═══ Exercise data ═══
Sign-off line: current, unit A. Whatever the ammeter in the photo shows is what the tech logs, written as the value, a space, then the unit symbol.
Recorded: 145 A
═══
═══ Exercise data ═══
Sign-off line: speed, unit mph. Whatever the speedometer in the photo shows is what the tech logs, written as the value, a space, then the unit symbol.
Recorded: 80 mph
═══
═══ Exercise data ═══
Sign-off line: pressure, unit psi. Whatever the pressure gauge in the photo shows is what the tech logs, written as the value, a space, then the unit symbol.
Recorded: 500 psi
═══
» Directive
Please give the records from the line containing "Sign-off line: current, unit" up to and including the line containing "Recorded: 145 A" as a two-column CSV with the headers text and answer. Each record takes one row, with its text and its answer each in a single quoted field and any line breaks replaced by spaces.

» Problem solution
text,answer
"Sign-off line: current, unit A. Whatever the ammeter in the photo shows is what the tech logs, written as the value, a space, then the unit symbol. Recorded:","145 A"